##### MATERIAL PROVIDED #####
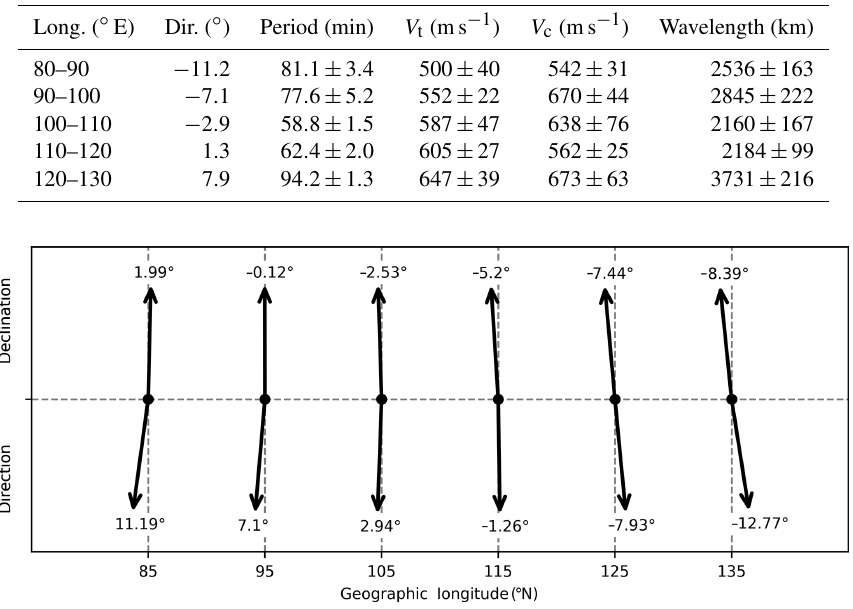
Figure 9. The sketch of (upper) the geomagnetic declination angles and (lower) the propagation directions in different longitudes on the wavefront fitted in Fig. 7. The propagation directions are measured clockwise from the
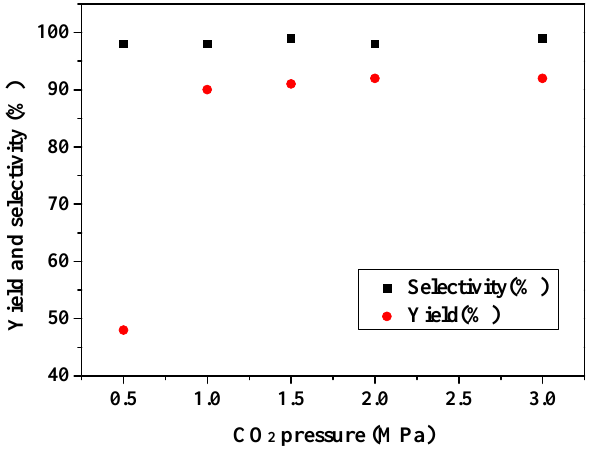
Figure 1. Influence of ZnI 2 loading on propylene carbonate (PC) yield and selectivity. Reaction conditions: propylene oxide (PO) 34.5 mmol, GndCl 1.0 mmol, CO 2 pressure 1.0 MPa, 100 °C, 1.5 h.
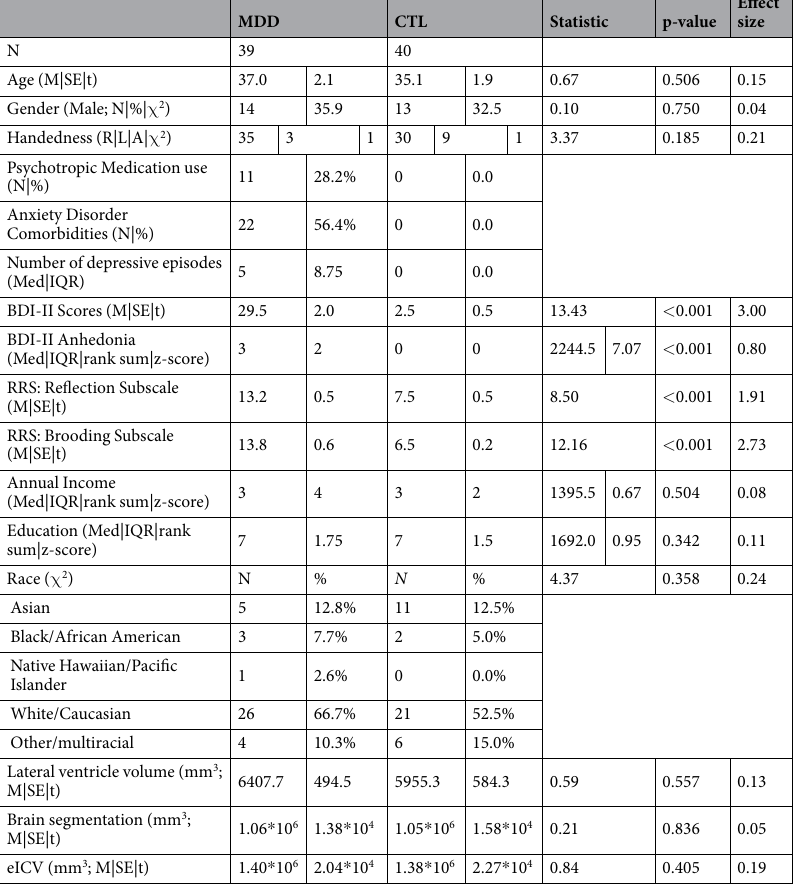
on this measure to these participants and conducted a median split of the MDD group on the number of previous episodes experienced. This procedure yielded a subgroup of MDD participants who had experienced 5 or fewer depressive episodes ( N = 22) and a subgroup who had experienced 6 or more episodes ( N = 17). These MDD subgroups did not differ with respect to age ( t (37) = 1.25, p = 0.219, Cohen’s d = 0.40). We conducted GLMs to compare R1 in these two subgroups, and further examined significant between-group differences by comparing each subgroup with the CTL group. The two MDD subgroups did not differ in R1 at the whole-brain level, in the NAcc, insula, sgACC, or in the visual network control regions. The MDD subgroup with more depressive episodes exhibited lower R1 in both the LPFC and mPFC than did the MDD subgroup with fewer depressive episodes (LPFC: t (37) = 2.11, p = 0.042, Cohen’s d = 0.68; mPFC: t (37) = 2.08, p = 0.045, Cohen’s d = 0.67). Subsequent GLMs conducted with whole-brain covariates indicated that the more depressive episodes MDD subgroup also had lower LPFC R1 than did the CTL group ( F (1) = 4.24, p = 0.044, partial η 2 = 0.07), while CTL group R1 did not differ significantly from the fewer depressive episodes MDD subgroup ( F (1) = 0.23, p = 0.633, partial η 2 = 0.00). Neither the MDD sub- group with more depressive episodes nor the MDD subgroup with fewer depressive episodes differed significantly from the CTL group in R1 in mPFC group (more episodes subgroup: F (1) = 1.20, p = 0.279, partial η 2 = 0.02; fewer episodes subgroup: F (1) = 3.37, p = 0.072, partial η 2 = 0.05). See Table 3 for all results comparing more and less episodes MDD subgroups.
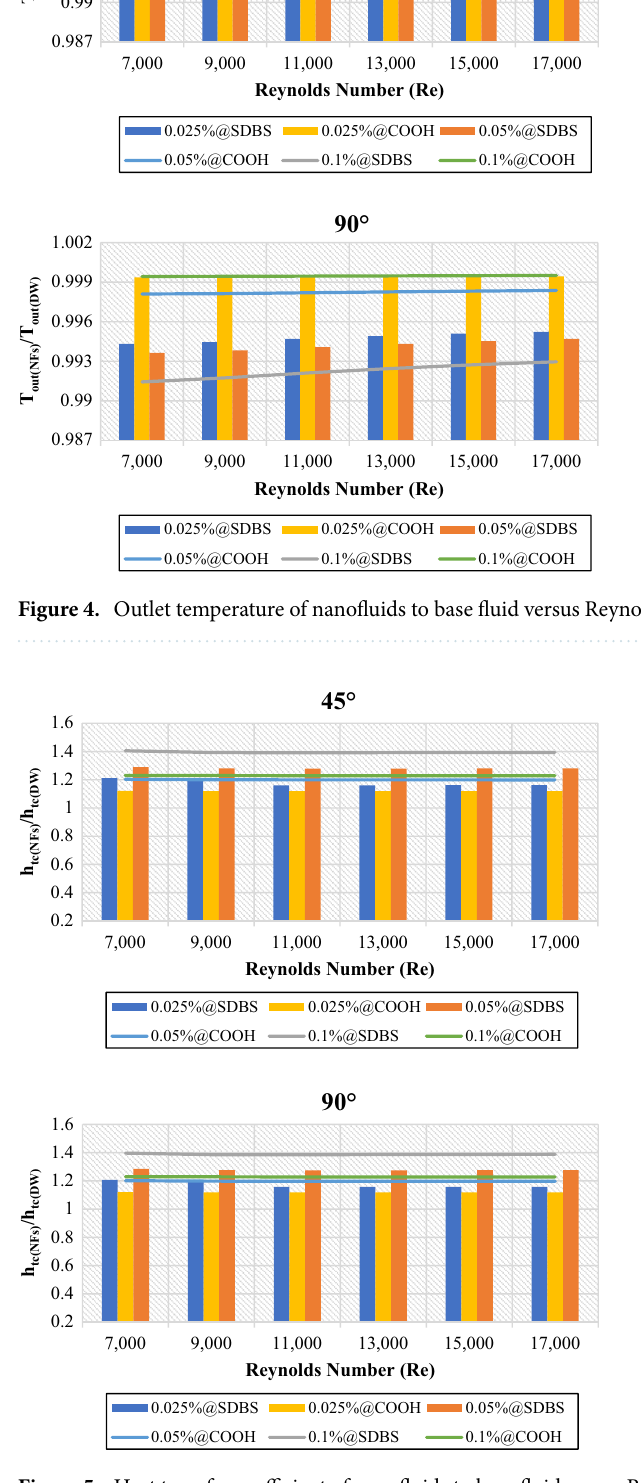
Figure 5. Heat transfer coefficient of nanofluids to base fluid versus Reynolds numbers for 45° and 90°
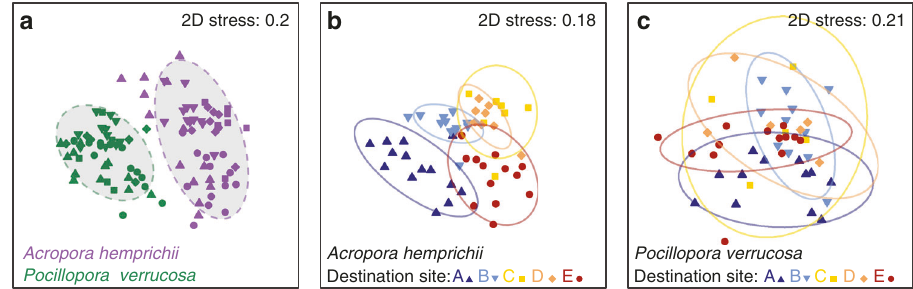
Fig. 2 Bacterial community structure and relative dispersion of the coral species A . hemprichii and P . verrucosa . All plots based on non-metric multidimensional scaling (nMDS) of Bray-Curtis distances of bacterial community compositions associated with coral samples (after 21 months of reciprocal transplantation). a corals A . hemprichii and P . verrucos a. b only coral A . hemprichii with sites indicated. c only coral P . verrucosa with sites indicated. A/B unimpacted sites; C/D local wastewater and nutrients sites; E municipal sewage and sedimentation and oil site. Ellipses denote 90% con fi dence intervals. Source data are provided as a Source Data fi le Table 2 Statistical overview over bacterial microbiome differences across sites Two-way PERMANOVA test statistics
#####
**YOUR ASSIGNMENT**: The records above need to be copied exactly, though not their pictures.

**RESULT**:
Figure 9. The sketch of (upper) the geomagnetic declination angles and (lower) the propagation directions in different longitudes on the wavefront fitted in Fig. 7. The propagation directions are measured clockwise from the
Figure 1. Influence of ZnI 2 loading on propylene carbonate (PC) yield and selectivity. Reaction conditions: propylene oxide (PO) 34.5 mmol, GndCl 1.0 mmol, CO 2 pressure 1.0 MPa, 100 °C, 1.5 h.
on this measure to these participants and conducted a median split of the MDD group on the number of previous episodes experienced. This procedure yielded a subgroup of MDD participants who had experienced 5 or fewer depressive episodes ( N = 22) and a subgroup who had experienced 6 or more episodes ( N = 17). These MDD subgroups did not differ with respect to age ( t (37) = 1.25, p = 0.219, Cohen’s d = 0.40). We conducted GLMs to compare R1 in these two subgroups, and further examined significant between-group differences by comparing each subgroup with the CTL group. The two MDD subgroups did not differ in R1 at the whole-brain level, in the NAcc, insula, sgACC, or in the visual network control regions. The MDD subgroup with more depressive episodes exhibited lower R1 in both the LPFC and mPFC than did the MDD subgroup with fewer depressive episodes (LPFC: t (37) = 2.11, p = 0.042, Cohen’s d = 0.68; mPFC: t (37) = 2.08, p = 0.045, Cohen’s d = 0.67). Subsequent GLMs conducted with whole-brain covariates indicated that the more depressive episodes MDD subgroup also had lower LPFC R1 than did the CTL group ( F (1) = 4.24, p = 0.044, partial η 2 = 0.07), while CTL group R1 did not differ significantly from the fewer depressive episodes MDD subgroup ( F (1) = 0.23, p = 0.633, partial η 2 = 0.00). Neither the MDD sub- group with more depressive episodes nor the MDD subgroup with fewer depressive episodes differed significantly from the CTL group in R1 in mPFC group (more episodes subgroup: F (1) = 1.20, p = 0.279, partial η 2 = 0.02; fewer episodes subgroup: F (1) = 3.37, p = 0.072, partial η 2 = 0.05). See Table 3 for all results comparing more and less episodes MDD subgroups.
Figure 5. Heat transfer coefficient of nanofluids to base fluid versus Reynolds numbers for 45° and 90°
Fig. 2 Bacterial community structure and relative dispersion of the coral species A . hemprichii and P . verrucosa . All plots based on non-metric multidimensional scaling (nMDS) of Bray-Curtis distances of bacterial community compositions associated with coral samples (after 21 months of reciprocal transplantation). a corals A . hemprichii and P . verrucos a. b only coral A . hemprichii with sites indicated. c only coral P . verrucosa with sites indicated. A/B unimpacted sites; C/D local wastewater and nutrients sites; E municipal sewage and sedimentation and oil site. Ellipses denote 90% con fi dence intervals. Source data are provided as a Source Data fi le Table 2 Statistical overview over bacterial microbiome differences across sites Two-way PERMANOVA test statistics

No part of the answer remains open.